Dear Dr. Julie, I feel like every time I try to express my feelings to my partner, he becomes defensive or shuts down, which makes me feel unheard and invalidated. I love him and want to build a strong and healthy relationship, but I'm unsure how to approach this situation. Do you have any advice on how to communicate my emotional needs without creating conflict or pushing him away?

Lost and Confused

Lost and Confused:  That's frustrating for sure! One thing to keep in mind is that when we say something to another person, it gets filtered through their experiences and beliefs. What they hear is often not what we said or meant.

Many men have told me that when their wives or girlfriends are anxious or upset, they feel like they have done something wrong. Although I doubt you were trying to tell your partner that he had done something wrong (or is a bad relationship partner), my first question would be to wonder if that is what he heard. Can you ask him? Be sure to pick a time when you are feeling connected and things are going well.

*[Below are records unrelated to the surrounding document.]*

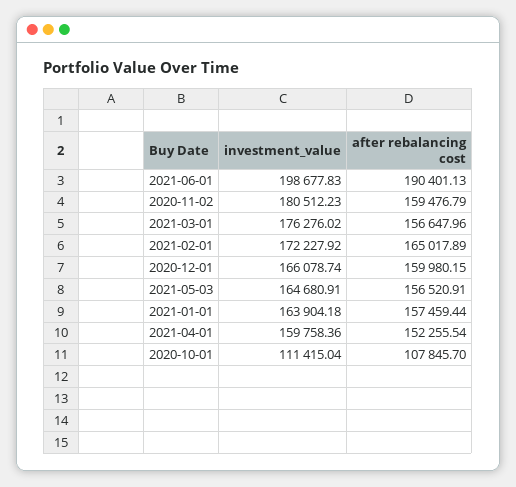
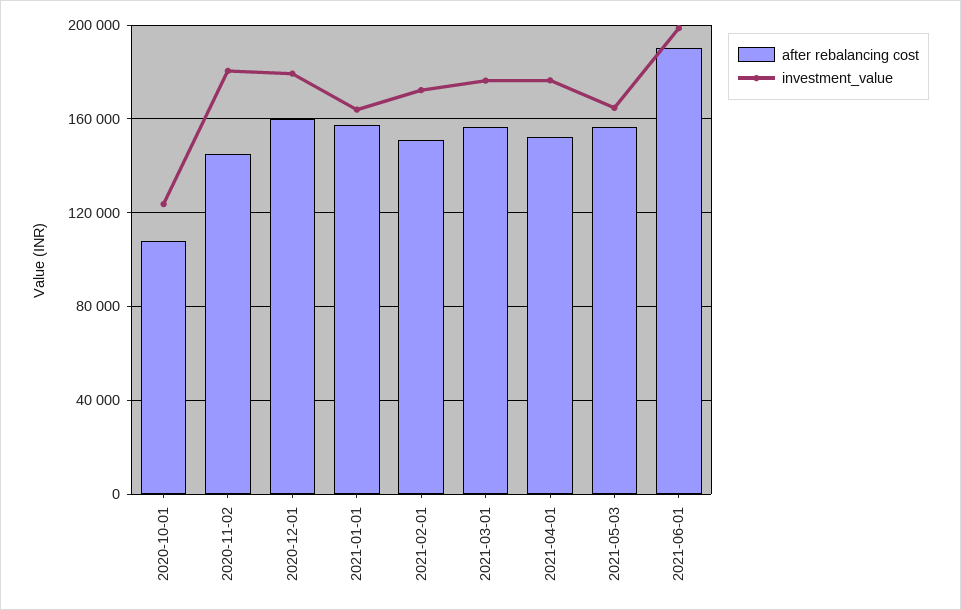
  {
    "investment_value": {
      "2021-06-01": 198677.83,
      "2020-11-02": 180512.23,
      "2021-03-01": 176276.02,
      "2021-02-01": 172227.92,
-     "2020-12-01": 166078.74,
+     "2020-12-01": 180000,
      "2021-05-03": 164680.91,
      "2021-01-01": 163904.18,
-     "2021-04-01": 159758.36,
+     "2021-04-01": 175000,
-     "2020-10-01": 111415.04
+     "2020-10-01": 125000
    },
    "after rebalancing cost": {
      "2021-06-01": 190401.13,
-     "2020-11-02": 159476.79,
+     "2020-11-02": 145000,
      "2021-03-01": 156647.96,
-     "2021-02-01": 165017.89,
+     "2021-02-01": 150000,
      "2020-12-01": 159980.15,
      "2021-05-03": 156520.91,
      "2021-01-01": 157459.44,
      "2021-04-01": 152255.54,
      "2020-10-01": 107845.7
    }
  }

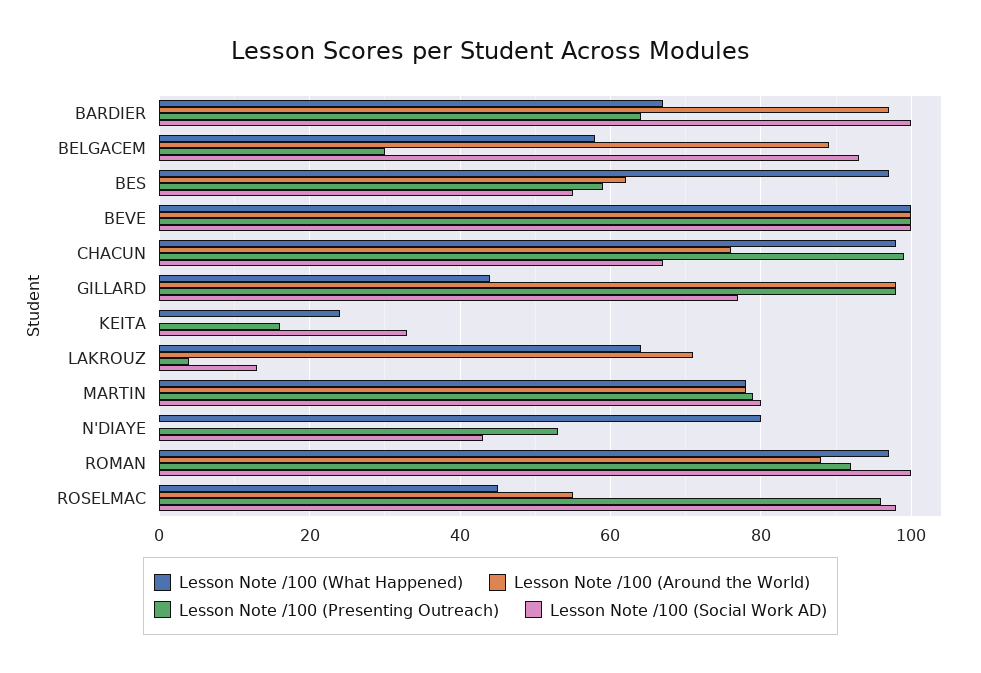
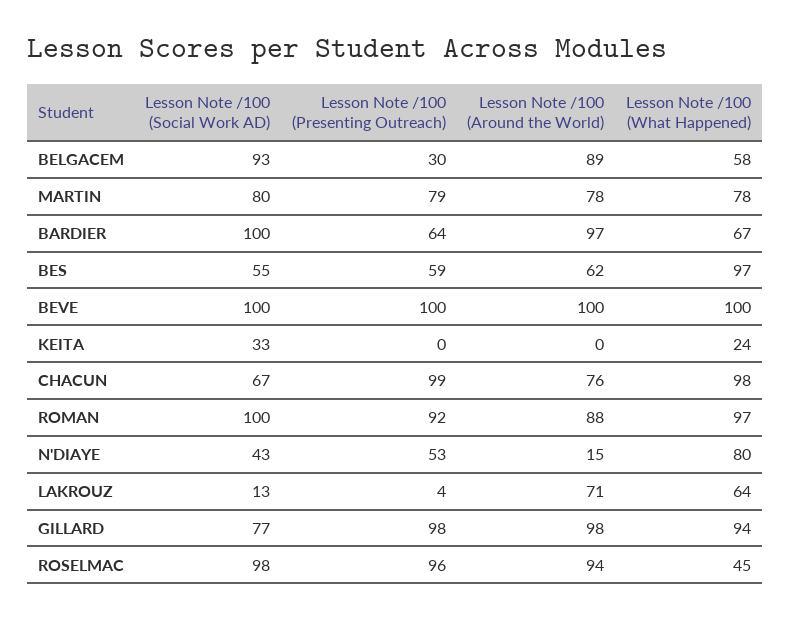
  {
    "Lesson Note /100 (What Happened)": {
      "BARDIER": 67,
      "BELGACEM": 58,
      "BES": 97,
      "BEVE": 100,
      "CHACUN": 98,
-     "GILLARD": 45,
+     "GILLARD": 94,
      "KEITA": 24,
      "LAKROUZ": 64,
      "MARTIN": 78,
      "N'DIAYE": 80,
      "ROMAN": 97,
      "ROSELMAC": 45
    },
    "Lesson Note /100 (Around the World)": {
      "BARDIER": 97,
      "BELGACEM": 89,
      "BES": 62,
      "BEVE": 100,
      "CHACUN": 76,
      "GILLARD": 98,
      "KEITA": 0,
      "LAKROUZ": 71,
      "MARTIN": 78,
-     "N'DIAYE": 0,
+     "N'DIAYE": 15,
      "ROMAN": 88,
-     "ROSELMAC": 55
+     "ROSELMAC": 94
    },
    "Lesson Note /100 (Presenting Outreach)": {
      "BARDIER": 64,
      "BELGACEM": 30,
      "BES": 59,
      "BEVE": 100,
      "CHACUN": 99,
      "GILLARD": 98,
-     "KEITA": 15,
+     "KEITA": 0,
      "LAKROUZ": 4,
      "MARTIN": 79,
      "N'DIAYE": 53,
      "ROMAN": 92,
      "ROSELMAC": 96
    },
    "Lesson Note /100 (Social Work AD)": {
      "BARDIER": 100,
      "BELGACEM": 93,
      "BES": 55,
      "BEVE": 100,
      "CHACUN": 67,
      "GILLARD": 77,
      "KEITA": 33,
      "LAKROUZ": 13,
      "MARTIN": 80,
      "N'DIAYE": 43,
      "ROMAN": 100,
      "ROSELMAC": 98
    }
  }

If you don't feel comfortable asking him this question, or you ask and you end up in a fight, then you may be struggling with a bigger problem than just miscommunication. Dysfunctional relationship patterns often stem from emotional immaturity, childhood trauma, or lack of good relationship modeling growing up. If any of these is present (for either one of you), you'll need to address the dysfunctional pattern and underlying emotional issues or this defensiveness and your feelings of disconnection will continue throughout your relationship.

Ideally, the two of you should be able to have (short, emotion-free) discussions about the nature of your relationship without ending up in a fight. You should be able to say what works and doesn't work for you, have him listen to you, and work at adjusting his behavior to address your feedback. And, you should do the same for him. 

Remember, it takes 5 positive interactions to make up for one negative interaction. Work to keep your interactions generally positive so that when you need to give difficult feedback, it isn't occurring in a sea of negativity.


This is the first post in a series where I answer reader-submitted questions.